Westinghouse: Project canceled 'without warning'
Anya Litvak, Pittsburgh Post-Gazette | August 9, 2017
A week after efforts to build two Westinghouse power plants came to a screeching halt in South Carolina, the Cranberry-based nuclear firm chronicled
the shock of the moment and began dealing with the aftershocks.
About 6,000 people worked at the V.C. Summer site where two utilities, SCG&E and Santee Cooper, had commissioned Westinghouse Electric Co. to build two AP1000 power plants nine years ago.
Westinghouse had hundreds of its own employees at the site last week when the South Carolina utilities decided to stop the construction project that already was years behind schedule and billions of dollars over budget. The decision stemmed in large part from Westinghouse’s March 29
bankruptcy, the utilities said.
But their move came “without warning,” Westinghouse said in a document filed with the bankruptcy court Monday.
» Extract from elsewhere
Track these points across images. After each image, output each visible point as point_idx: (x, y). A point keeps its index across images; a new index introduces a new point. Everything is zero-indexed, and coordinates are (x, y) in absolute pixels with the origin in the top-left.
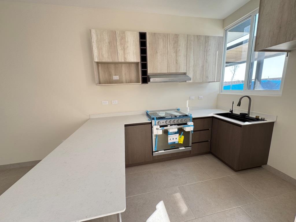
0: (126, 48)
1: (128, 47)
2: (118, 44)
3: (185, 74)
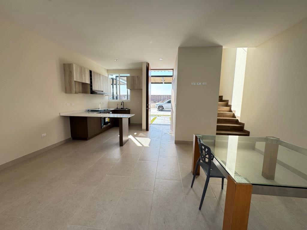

The project owners did not give Westinghouse any notice before dismissing its subcontractors and vendors on the job, telling them to “halt all shipments and suspend or demobilize all work in progress,” the nuclear company said.
The utilities also restricted Westinghouse’s access to the project, the company said, “escorting its employees off the site using armed personnel, and subsequently only allowing entry to a handful of Westinghouse’s representatives and subcontractors, preventing Westinghouse from generally accessing the site” and carrying out its responsibilities.
The same was true for other workers like Kenneth Blind, a nuclear construction technician with Fluor Corp., the Texas-based firm that Westinghouse brought in in late 2015 to get the troubled construction work back on track.
Mr. Blind echoed Westinghouse’s account of what it was like on the day the project was canceled.
He found it strange that the Friday before the dismissals craft workers suddenly were told to hand in their work packages — binders with work instructions necessary to do their jobs, he said.
But the day before, Scana Corp., which owns part of the VC Summer project, had announced that Westinghouse’s parent company Toshiba Corp. had agreed to a $2.2 billion guarantee for the power plants. Mr. Blind took that as a good sign.
So did Westinghouse, which wrote in its bankruptcy filing on Monday that negotiating Toshiba’s commitment sent the message of wanting the projects to continue.
On the morning of July 31, things at V.C. Summer continued as usual. Mr. Blind’s team was starting to pour concrete for one of the buildings near the reactor. Around 11 a.m., a security guard approached him and asked if he would be sent home, too.
Too? Mr. Blind asked.
He went to find his boss, who then called his boss — a scene that was playing out across the huge site where thousands of workers were grasping at rumors. Word of armed guards had started to spread.
At an “all-hands meeting” at 2 p.m., they were told it was their last day on the job and thanked for their contribution to the project, Mr. Blind said.
People were angry, he recalled, and some were crying.
They began hustling to collect their stuff. “If you couldn't fit it through the turnstiles, you just had to leave it,” he said.
Now begins the work of “demobilizing” and “stabilizing” the site, Westinghouse said, vowing in a court document to seek payment from the South Carolina utilities for its part of the winding down process.
On Monday, Westinghouse also asked the court to allow it to break thousands of contracts associated with the V.C. Summer project. The contracts cover everything from engineering services and security protection to scaffolding and urine testing.
Had the project owners negotiated with Westinghouse to take over control of the power plant construction, as Southern Co. did with the Vogtle project in Georgia, these contracts would have likely changed hands from Westinghouse to the South Carolina utilities.
Now, they will join the long march of unsecured creditors in Westinghouse’s mammoth bankruptcy.